Mirage generates videos up to 10.5x faster and uses up to 55x less memory than comparable models. Moving objects are still filtered out of the memory.
Mirage is a new video world model that skips the costly detour through pixel-based memory. That speeds up generation and keeps a scene's spatial structure stable even during long camera moves. Researchers from several universities built it with Microsoft Research.
Video world models turn a starting frame and a camera path into plausible moving images, handy for simulations or as world simulators. But without some kind of memory, even strong generators lose track of space over time. A corner of a room you've already passed looks different when the camera swings back. Furniture shifts, and textures change.

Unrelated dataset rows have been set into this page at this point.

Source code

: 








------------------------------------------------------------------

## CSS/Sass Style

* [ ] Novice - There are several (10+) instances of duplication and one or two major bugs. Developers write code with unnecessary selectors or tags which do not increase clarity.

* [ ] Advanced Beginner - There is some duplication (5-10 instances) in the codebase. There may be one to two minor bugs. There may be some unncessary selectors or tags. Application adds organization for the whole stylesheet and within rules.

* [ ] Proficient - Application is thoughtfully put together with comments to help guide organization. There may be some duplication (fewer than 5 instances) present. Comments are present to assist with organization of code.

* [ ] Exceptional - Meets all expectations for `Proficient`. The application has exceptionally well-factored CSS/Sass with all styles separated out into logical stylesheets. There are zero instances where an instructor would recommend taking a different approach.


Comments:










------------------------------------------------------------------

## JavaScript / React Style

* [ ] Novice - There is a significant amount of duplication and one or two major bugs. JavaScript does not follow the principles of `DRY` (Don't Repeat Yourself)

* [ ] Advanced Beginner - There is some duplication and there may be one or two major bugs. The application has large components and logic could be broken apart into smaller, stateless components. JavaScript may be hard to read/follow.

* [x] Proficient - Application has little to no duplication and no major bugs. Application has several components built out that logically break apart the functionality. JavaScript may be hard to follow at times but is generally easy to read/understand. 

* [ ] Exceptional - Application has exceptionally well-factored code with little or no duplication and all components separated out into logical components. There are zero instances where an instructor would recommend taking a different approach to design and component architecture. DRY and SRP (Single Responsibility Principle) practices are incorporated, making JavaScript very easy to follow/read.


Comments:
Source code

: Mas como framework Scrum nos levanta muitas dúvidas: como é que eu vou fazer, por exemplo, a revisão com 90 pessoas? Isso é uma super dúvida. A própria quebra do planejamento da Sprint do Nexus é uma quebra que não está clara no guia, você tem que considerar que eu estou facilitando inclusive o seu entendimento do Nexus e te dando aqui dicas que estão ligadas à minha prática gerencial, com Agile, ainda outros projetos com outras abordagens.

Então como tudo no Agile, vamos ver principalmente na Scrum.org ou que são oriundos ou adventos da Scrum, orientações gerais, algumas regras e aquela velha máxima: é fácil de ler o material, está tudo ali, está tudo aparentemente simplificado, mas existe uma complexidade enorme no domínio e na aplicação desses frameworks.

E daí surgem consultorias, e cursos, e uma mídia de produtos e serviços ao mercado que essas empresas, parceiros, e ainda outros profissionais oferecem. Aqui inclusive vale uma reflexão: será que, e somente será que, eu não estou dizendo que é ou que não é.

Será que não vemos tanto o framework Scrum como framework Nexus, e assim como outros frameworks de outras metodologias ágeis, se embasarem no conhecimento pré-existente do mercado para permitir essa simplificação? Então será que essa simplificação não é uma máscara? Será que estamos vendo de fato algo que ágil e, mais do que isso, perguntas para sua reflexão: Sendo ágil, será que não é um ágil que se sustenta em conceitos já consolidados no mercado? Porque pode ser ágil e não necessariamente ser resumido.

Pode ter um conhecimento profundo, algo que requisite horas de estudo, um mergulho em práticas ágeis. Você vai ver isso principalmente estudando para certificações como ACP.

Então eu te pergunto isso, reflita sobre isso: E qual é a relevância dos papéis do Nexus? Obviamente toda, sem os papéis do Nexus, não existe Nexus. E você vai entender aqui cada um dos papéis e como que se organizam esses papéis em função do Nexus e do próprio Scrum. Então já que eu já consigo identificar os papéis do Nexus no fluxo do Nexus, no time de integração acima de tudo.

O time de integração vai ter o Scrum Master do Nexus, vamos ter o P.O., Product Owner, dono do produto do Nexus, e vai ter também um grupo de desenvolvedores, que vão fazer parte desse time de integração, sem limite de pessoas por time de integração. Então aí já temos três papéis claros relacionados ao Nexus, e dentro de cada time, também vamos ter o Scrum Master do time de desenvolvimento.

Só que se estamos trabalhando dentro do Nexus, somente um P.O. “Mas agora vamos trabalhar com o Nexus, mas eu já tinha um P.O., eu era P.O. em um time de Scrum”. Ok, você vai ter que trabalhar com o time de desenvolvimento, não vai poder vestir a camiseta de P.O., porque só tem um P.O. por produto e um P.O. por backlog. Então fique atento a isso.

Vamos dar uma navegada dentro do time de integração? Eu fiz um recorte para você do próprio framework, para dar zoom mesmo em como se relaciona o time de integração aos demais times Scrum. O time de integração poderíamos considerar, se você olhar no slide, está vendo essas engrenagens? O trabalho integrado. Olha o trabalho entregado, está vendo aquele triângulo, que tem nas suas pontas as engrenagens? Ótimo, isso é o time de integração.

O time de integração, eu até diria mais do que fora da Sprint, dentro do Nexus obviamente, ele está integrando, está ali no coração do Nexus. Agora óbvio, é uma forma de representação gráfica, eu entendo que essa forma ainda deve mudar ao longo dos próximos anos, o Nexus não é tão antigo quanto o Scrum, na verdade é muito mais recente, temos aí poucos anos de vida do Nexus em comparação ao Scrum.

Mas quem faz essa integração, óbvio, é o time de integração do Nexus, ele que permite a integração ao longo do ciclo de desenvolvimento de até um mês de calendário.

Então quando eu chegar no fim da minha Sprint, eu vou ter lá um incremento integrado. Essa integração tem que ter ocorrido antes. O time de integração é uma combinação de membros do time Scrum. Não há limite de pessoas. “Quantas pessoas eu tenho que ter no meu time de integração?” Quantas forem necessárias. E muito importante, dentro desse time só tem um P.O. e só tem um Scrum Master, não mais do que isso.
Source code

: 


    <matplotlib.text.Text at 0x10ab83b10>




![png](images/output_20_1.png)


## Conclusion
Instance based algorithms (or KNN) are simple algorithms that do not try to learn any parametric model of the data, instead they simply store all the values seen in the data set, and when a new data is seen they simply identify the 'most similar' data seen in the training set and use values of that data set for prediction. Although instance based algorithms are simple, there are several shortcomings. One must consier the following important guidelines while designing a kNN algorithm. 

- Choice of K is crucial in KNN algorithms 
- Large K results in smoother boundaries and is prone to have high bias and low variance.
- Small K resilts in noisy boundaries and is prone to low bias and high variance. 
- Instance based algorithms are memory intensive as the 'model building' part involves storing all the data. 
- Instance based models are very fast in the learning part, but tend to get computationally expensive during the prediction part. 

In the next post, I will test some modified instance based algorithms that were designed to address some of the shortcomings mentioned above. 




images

Systems like Voyager, WonderWorld, and Spatia try to fix this with a 3D point cloud that gets fed a steady stream of color data. Every new generation step has to render that cloud and then translate the result back into the model's internal feature space. Microsoft's new paper calls this a double bottleneck: It eats compute, and information leaks out every time the data passes through pixel space.
Mirage takes a different approach. Rather than holding onto visible color points, it stores the internal image features the diffusion model already uses. Each feature gets a spot in 3D space, which turns it into an entry in spatial memory.
To generate a new viewpoint, the model projects this store straight onto the target camera and hands the result to the generator, skipping the step of rendering a point cloud and re-encoding it. The authors say this also slashes memory use, since the data sits in the model's compact internal resolution instead of at full image size.